И была поездка с солдатом Гаспаряном, водителем из его бывшего взвода, на стареньком ГАЗ-51 в поле, где работали машины их роты, водитель предложил Саше повести машину, и лейтенант сам вёл машину, вначале робко и медленно, затем всё быстрей по гладко укатанному грейдеру, лихо разминулся со встречной машиной, а при подъезде к населённому пункту вновь передал управление улыбчивому Гаспаряну, у которого на ветровом стекле внутри был укреплён листок с надписью «Ни уверен – ни обганы». Не лишнее напоминание молодым азартным солдатам, которым было наплевать на казённые машины – не уверен, значит, не обгоняй! Ведь их автобат скоро ожидал далёкий путь в Казахстан, и надо было сохранить автомобили в рабочем состоянии до конца, до возвращения в Ахалкалаки.

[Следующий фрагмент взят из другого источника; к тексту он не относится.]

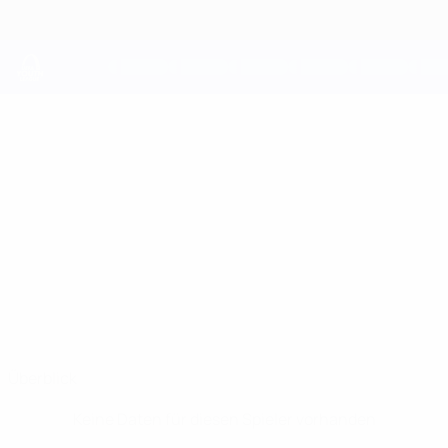
Direkt
zum
Hauptinhalt
UEFA Youth League
NATHAN
Nathan Demicoli Stat.
DEMICOLI
Naxxar Lions
Überblick
Keine Daten für diesen Spieler vorhanden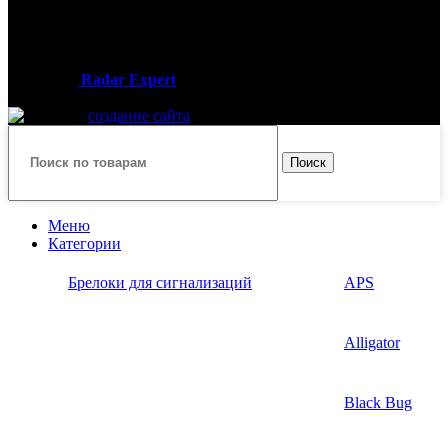
Пн — Вс / 09:00 — 19:00
Телефон:
+7 (926) 899-99-49
2013-2025
Radar Expert
- интернет-магазин автомобильных
гаджетов
создание сайта
Поиск
Меню
Категории
Брелоки для сигнализаций
APS
Alligator
Black Bug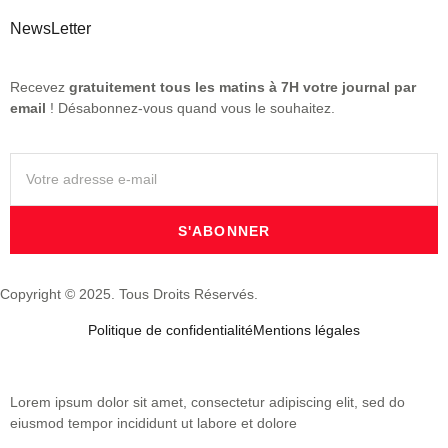
NewsLetter
Recevez
gratuitement tous les matins à 7H votre journal par
email
! Désabonnez-vous quand vous le souhaitez.
S'ABONNER
Copyright © 2025. Tous Droits Réservés.
Politique de confidentialité
Mentions légales
Lorem ipsum dolor sit amet, consectetur adipiscing elit, sed do
eiusmod tempor incididunt ut labore et dolore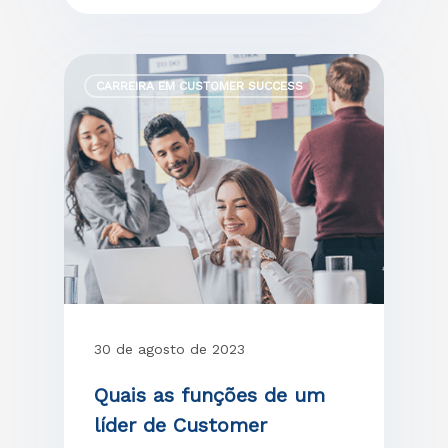
CARREIRA EM CUSTOMER SUCCESS
30 de agosto de 2023
Quais as funções de um
líder de Customer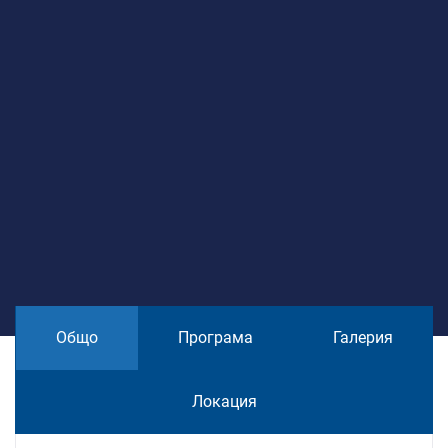
Общо
Програма
Галерия
Локация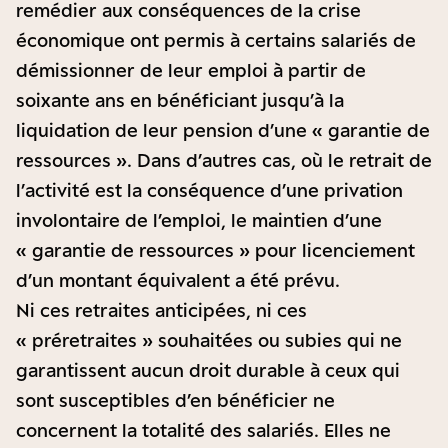
remédier aux conséquences de la crise
économique ont permis à certains salariés de
démissionner de leur emploi à partir de
soixante ans en bénéficiant jusqu’à la
liquidation de leur pension d’une « garantie de
ressources ». Dans d’autres cas, où le retrait de
l’activité est la conséquence d’une privation
involontaire de l’emploi, le maintien d’une
« garantie de ressources » pour licenciement
d’un montant équivalent a été prévu.
Ni ces retraites anticipées, ni ces
« préretraites » souhaitées ou subies qui ne
garantissent aucun droit durable à ceux qui
sont susceptibles d’en bénéficier ne
concernent la totalité des salariés. Elles ne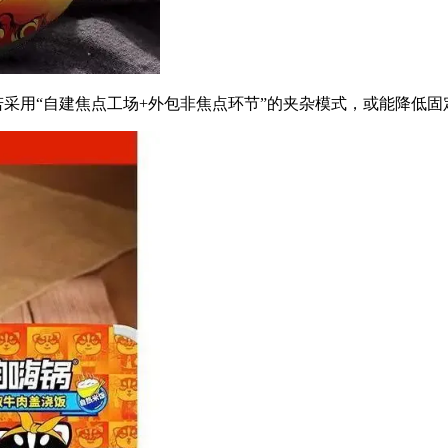
采用“自建焦点工场+外包非焦点环节”的夹杂模式，或能降低固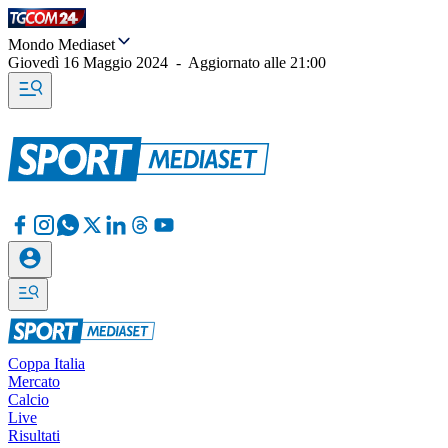
Mondo Mediaset
Giovedì 16 Maggio 2024
-
Aggiornato alle
21:00
Coppa Italia
Mercato
Calcio
Live
Risultati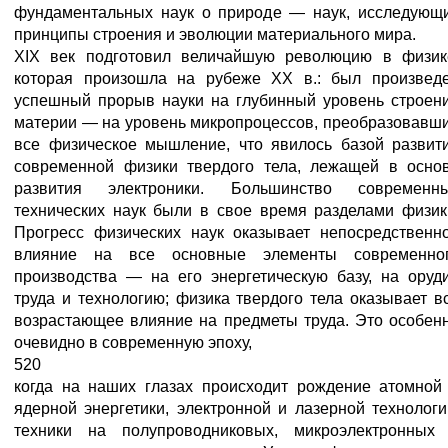
фундаментальных наук о природе — наук, исследующ
принципы строения и эволюции материального мира.
XIX век подготовил величайшую революцию в физик
которая произошла на рубеже XX в.: был произвед
успешный прорыв науки на глубинный уровень строен
материи — на уровень микропроцессов, преобразовавш
все физическое мышление, что явилось базой развит
современной физики твердого тела, лежащей в осно
развития электроники. Большинство современн
технических наук были в свое время разделами физик
Прогресс физических наук оказывает непосредственн
влияние на все основные элементы современно
производства — на его энергетическую базу, на оруд
труда и технологию; физика твердого тела оказывает в
возрастающее влияние на предметы труда. Это особен
очевидно в современную эпоху,
520
когда на наших глазах происходит рождение атомной
ядерной энергетики, электронной и лазерной технологи
техники на полупроводниковых, микроэлектронных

      Вечером, после того, как машины автороты отвезли всё зерно на хлебоприёмник, и возвратились в лагерь, капитан Стародубцев построил роту на вечернюю поверку, все три взвода стояли в две шеренги на поляне перед большим деревом. Первый взвод, слегка покачиваясь взад-вперёд, возглавлял высокий и сутулый лейтенант Чава, родом из Абхазии, из городка Очамчири, где Саша был на стрельбах со своим дивизионом. В середине стоял взводный лейтенант Каплан, сильно загоревший, с обветренными губами, за ним его взвод, расхристанные солдатики, которых он приводил в чувство, на них покрикивая, благо, глотка командира была лужёная, это была не первая его целинная  страда. Третий взвод построил старшина Дробот, бывалый мужичок, знал до тонкостей своё дело, солдаты побаивались его, это было видно, он за один день приструнил солдат, которые у лейтенанта Лихваренко ходили сапоги в гармошку, расстёгнутые, мол, у нас дембель в маю, нам всё по х..ю. Лейтенант Александр Лихваренко стоял рядом с зампотехом капитаном Сиротенко и замполитом старшим лейтенантом Сааташвили, с которым Саша нашёл сразу общий язык. Все ждали очередного разноса, капитан Стародубцев был на взводе, сегодня опять поймали двух водителей, что прямо у дороги сливали бензин гражданским.

-Я вам, ****ям, матки наизнанку повыворачиваю, если ещё раз замечу калымщиков на трассе. Уборочная здесь, на Ставрополье, идёт к концу, скоро нам ехать на новое место, а ремонтники не чешутся, у них уже две машины стоят. Машины нужно отремонтировать, вовремя заправить, и принять водителям вместе с комвзводами. Остальные тоже должны быть осмотрены ремонтниками. И не забывать про дефектные ведомости, запчасти, и ГСМ,-

при этом он взглянул в сторону Сиротенко и Лихваренко. Сделав ещё несколько замечаний взводному Чаве, солдаты которого проштрафились, капитан окончил построение роты командой «Разойдись!»

     После построения лейтенант Чава подошёл к беседующим Лихваренко и Сааташвили, и пригласил их отпразновать приезд жены Саши. При этом он рукой поглаживал густые вислые усы, украшавшие его узкое лицо с выпуклыми глазами, и что-то недоброе виделось Саше в его кривой улыбке, спрятанной под усами, какая-то скрытая насмешка мерцала в его взгляде, едва косившие глаза смотрели как бы на Сашу, и в тоже время в сторону, мимо него. Лихваренко оглянулся на Алексея Сааташвили, тот кивнул ему, что тоже идёт с ним, и Саша согласился. Договорились встретиться через полчаса здесь же, под деревом, и разошлись. Александр вместе с замполитом пошёл к своей палатке, из неё выглянула Лара, вышла к мужу, и познакомисаль с замполитом, молодым кадровым офицером, вежливым и окультуренным человеком. Тот с едва заметным грузинским акцентом дополнил рассказ Саши о приглашении на вечеринку. Лара с замешательством смотрела на мужа, ведь там будет, скорее всего, пьянка, а она знала Сашу, он вовсе не пил, да и веселье такого рода не признавал. Ларе тоже ещё не приходилось участвовать в застольях, особенно в грузинских, фильм «Кавказская пленница» прошёл мимо неё, но она была настороже. Саша же, хотя и видел этот фильм, но полностью забыл о назойливом грузинском гостеприимстве, показанном в фильме, и сказал Ларе, что он не пьёт, и пить не станет.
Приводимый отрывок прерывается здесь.